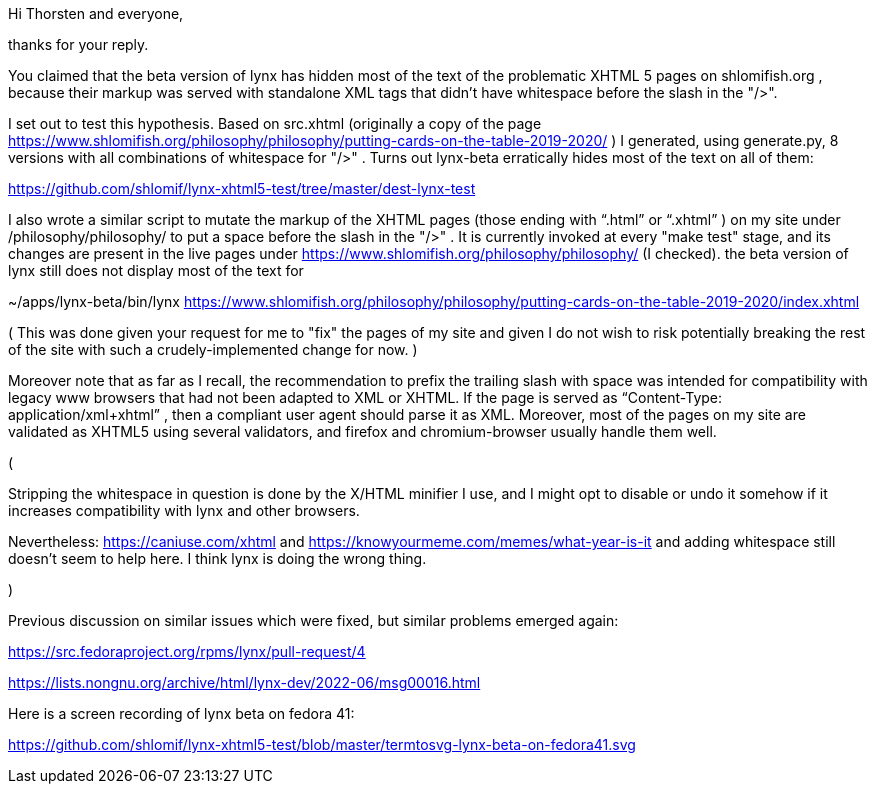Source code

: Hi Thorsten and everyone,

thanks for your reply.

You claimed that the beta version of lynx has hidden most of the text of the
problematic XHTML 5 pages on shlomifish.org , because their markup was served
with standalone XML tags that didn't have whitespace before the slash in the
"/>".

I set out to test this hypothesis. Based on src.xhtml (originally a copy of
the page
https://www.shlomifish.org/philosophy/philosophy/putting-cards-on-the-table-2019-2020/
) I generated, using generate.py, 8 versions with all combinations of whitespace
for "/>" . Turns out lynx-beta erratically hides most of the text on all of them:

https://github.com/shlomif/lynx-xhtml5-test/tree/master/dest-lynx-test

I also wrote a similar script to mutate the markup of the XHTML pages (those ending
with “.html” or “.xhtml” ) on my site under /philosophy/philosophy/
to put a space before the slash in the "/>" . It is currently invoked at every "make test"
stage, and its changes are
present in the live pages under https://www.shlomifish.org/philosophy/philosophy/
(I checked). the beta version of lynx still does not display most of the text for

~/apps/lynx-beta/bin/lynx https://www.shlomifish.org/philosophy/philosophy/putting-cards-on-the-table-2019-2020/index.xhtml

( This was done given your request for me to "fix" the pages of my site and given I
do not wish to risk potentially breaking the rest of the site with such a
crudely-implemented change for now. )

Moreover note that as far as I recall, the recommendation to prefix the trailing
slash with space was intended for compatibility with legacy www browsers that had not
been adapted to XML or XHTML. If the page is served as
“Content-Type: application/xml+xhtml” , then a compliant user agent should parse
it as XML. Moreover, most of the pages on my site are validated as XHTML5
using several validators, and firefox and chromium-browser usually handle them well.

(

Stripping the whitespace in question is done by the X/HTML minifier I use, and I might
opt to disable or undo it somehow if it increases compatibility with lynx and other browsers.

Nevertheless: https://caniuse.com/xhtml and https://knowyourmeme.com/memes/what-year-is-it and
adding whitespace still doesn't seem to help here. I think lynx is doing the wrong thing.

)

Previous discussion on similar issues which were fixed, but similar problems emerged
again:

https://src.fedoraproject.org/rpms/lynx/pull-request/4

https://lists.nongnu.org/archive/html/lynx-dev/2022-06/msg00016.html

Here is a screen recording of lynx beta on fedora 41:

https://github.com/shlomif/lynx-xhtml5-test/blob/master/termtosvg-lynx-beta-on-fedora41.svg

* Your goal *
Return the lines above that include the string "cards".

* Solution for this task *
https://www.shlomifish.org/philosophy/philosophy/putting-cards-on-the-table-2019-2020/
~/apps/lynx-beta/bin/lynx https://www.shlomifish.org/philosophy/philosophy/putting-cards-on-the-table-2019-2020/index.xhtml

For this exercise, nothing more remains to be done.